WHAT IS REQUIRED: Down to the last character, write out the records below.

= = = =

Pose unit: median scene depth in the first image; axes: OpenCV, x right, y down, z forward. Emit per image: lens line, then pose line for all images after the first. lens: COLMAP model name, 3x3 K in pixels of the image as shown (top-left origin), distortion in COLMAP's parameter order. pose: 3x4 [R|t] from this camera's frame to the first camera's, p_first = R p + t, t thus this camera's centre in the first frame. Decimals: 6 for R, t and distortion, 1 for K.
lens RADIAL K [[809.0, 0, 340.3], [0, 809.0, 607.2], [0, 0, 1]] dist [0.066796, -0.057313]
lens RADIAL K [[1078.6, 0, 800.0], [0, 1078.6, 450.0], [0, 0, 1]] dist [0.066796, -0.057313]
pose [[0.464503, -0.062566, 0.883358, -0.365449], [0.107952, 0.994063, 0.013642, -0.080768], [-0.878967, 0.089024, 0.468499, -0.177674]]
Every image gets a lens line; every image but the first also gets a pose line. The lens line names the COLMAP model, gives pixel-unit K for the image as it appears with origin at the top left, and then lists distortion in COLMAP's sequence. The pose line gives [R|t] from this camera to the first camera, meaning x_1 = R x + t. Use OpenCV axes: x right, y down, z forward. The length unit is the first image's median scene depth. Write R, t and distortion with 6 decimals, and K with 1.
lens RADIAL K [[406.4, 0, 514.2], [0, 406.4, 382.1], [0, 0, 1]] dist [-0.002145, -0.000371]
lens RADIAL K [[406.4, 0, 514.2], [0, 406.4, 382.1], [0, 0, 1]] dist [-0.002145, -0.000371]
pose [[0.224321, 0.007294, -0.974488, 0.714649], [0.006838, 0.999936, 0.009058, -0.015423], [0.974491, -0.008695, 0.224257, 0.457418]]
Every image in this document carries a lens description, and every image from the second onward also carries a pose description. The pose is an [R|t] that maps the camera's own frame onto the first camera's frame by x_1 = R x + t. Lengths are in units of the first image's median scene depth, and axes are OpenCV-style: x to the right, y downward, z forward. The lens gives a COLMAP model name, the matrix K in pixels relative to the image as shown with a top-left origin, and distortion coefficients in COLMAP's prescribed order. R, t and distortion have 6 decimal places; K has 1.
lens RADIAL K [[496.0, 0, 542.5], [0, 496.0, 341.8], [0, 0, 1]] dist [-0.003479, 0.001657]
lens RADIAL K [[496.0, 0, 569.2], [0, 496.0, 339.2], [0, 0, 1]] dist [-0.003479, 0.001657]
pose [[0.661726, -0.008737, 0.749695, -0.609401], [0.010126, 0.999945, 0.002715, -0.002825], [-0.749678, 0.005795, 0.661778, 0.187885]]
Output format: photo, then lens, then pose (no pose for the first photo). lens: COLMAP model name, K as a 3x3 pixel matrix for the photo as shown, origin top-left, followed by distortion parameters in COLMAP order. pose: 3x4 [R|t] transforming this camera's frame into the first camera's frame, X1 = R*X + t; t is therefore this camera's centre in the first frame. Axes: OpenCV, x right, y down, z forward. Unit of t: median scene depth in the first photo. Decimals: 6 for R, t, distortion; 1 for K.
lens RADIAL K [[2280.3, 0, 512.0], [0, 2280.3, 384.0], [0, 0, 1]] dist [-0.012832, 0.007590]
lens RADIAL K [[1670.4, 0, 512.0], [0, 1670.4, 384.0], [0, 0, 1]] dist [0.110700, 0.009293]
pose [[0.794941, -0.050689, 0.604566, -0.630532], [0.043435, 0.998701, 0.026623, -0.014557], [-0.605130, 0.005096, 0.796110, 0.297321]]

= = = =

YOUR SOLUTION:
Pose unit: median scene depth in the first image; axes: OpenCV, x right, y down, z forward. Emit per image: lens line, then pose line for all images after the first. lens: COLMAP model name, 3x3 K in pixels of the image as shown (top-left origin), distortion in COLMAP's parameter order. pose: 3x4 [R|t] from this camera's frame to the first camera's, p_first = R p + t, t thus this camera's centre in the first frame. Decimals: 6 for R, t and distortion, 1 for K.
lens RADIAL K [[809.0, 0, 340.3], [0, 809.0, 607.2], [0, 0, 1]] dist [0.066796, -0.057313]
lens RADIAL K [[1078.6, 0, 800.0], [0, 1078.6, 450.0], [0, 0, 1]] dist [0.066796, -0.057313]
pose [[0.464503, -0.062566, 0.883358, -0.365449], [0.107952, 0.994063, 0.013642, -0.080768], [-0.878967, 0.089024, 0.468499, -0.177674]]
Every image gets a lens line; every image but the first also gets a pose line. The lens line names the COLMAP model, gives pixel-unit K for the image as it appears with origin at the top left, and then lists distortion in COLMAP's sequence. The pose line gives [R|t] from this camera to the first camera, meaning x_1 = R x + t. Use OpenCV axes: x right, y down, z forward. The length unit is the first image's median scene depth. Write R, t and distortion with 6 decimals, and K with 1.
lens RADIAL K [[406.4, 0, 514.2], [0, 406.4, 382.1], [0, 0, 1]] dist [-0.002145, -0.000371]
lens RADIAL K [[406.4, 0, 514.2], [0, 406.4, 382.1], [0, 0, 1]] dist [-0.002145, -0.000371]
pose [[0.224321, 0.007294, -0.974488, 0.714649], [0.006838, 0.999936, 0.009058, -0.015423], [0.974491, -0.008695, 0.224257, 0.457418]]
Every image in this document carries a lens description, and every image from the second onward also carries a pose description. The pose is an [R|t] that maps the camera's own frame onto the first camera's frame by x_1 = R x + t. Lengths are in units of the first image's median scene depth, and axes are OpenCV-style: x to the right, y downward, z forward. The lens gives a COLMAP model name, the matrix K in pixels relative to the image as shown with a top-left origin, and distortion coefficients in COLMAP's prescribed order. R, t and distortion have 6 decimal places; K has 1.
lens RADIAL K [[496.0, 0, 542.5], [0, 496.0, 341.8], [0, 0, 1]] dist [-0.003479, 0.001657]
lens RADIAL K [[496.0, 0, 569.2], [0, 496.0, 339.2], [0, 0, 1]] dist [-0.003479, 0.001657]
pose [[0.661726, -0.008737, 0.749695, -0.609401], [0.010126, 0.999945, 0.002715, -0.002825], [-0.749678, 0.005795, 0.661778, 0.187885]]
Output format: photo, then lens, then pose (no pose for the first photo). lens: COLMAP model name, K as a 3x3 pixel matrix for the photo as shown, origin top-left, followed by distortion parameters in COLMAP order. pose: 3x4 [R|t] transforming this camera's frame into the first camera's frame, X1 = R*X + t; t is therefore this camera's centre in the first frame. Axes: OpenCV, x right, y down, z forward. Unit of t: median scene depth in the first photo. Decimals: 6 for R, t, distortion; 1 for K.
lens RADIAL K [[2280.3, 0, 512.0], [0, 2280.3, 384.0], [0, 0, 1]] dist [-0.012832, 0.007590]
lens RADIAL K [[1670.4, 0, 512.0], [0, 1670.4, 384.0], [0, 0, 1]] dist [0.110700, 0.009293]
pose [[0.794941, -0.050689, 0.604566, -0.630532], [0.043435, 0.998701, 0.026623, -0.014557], [-0.605130, 0.005096, 0.796110, 0.297321]]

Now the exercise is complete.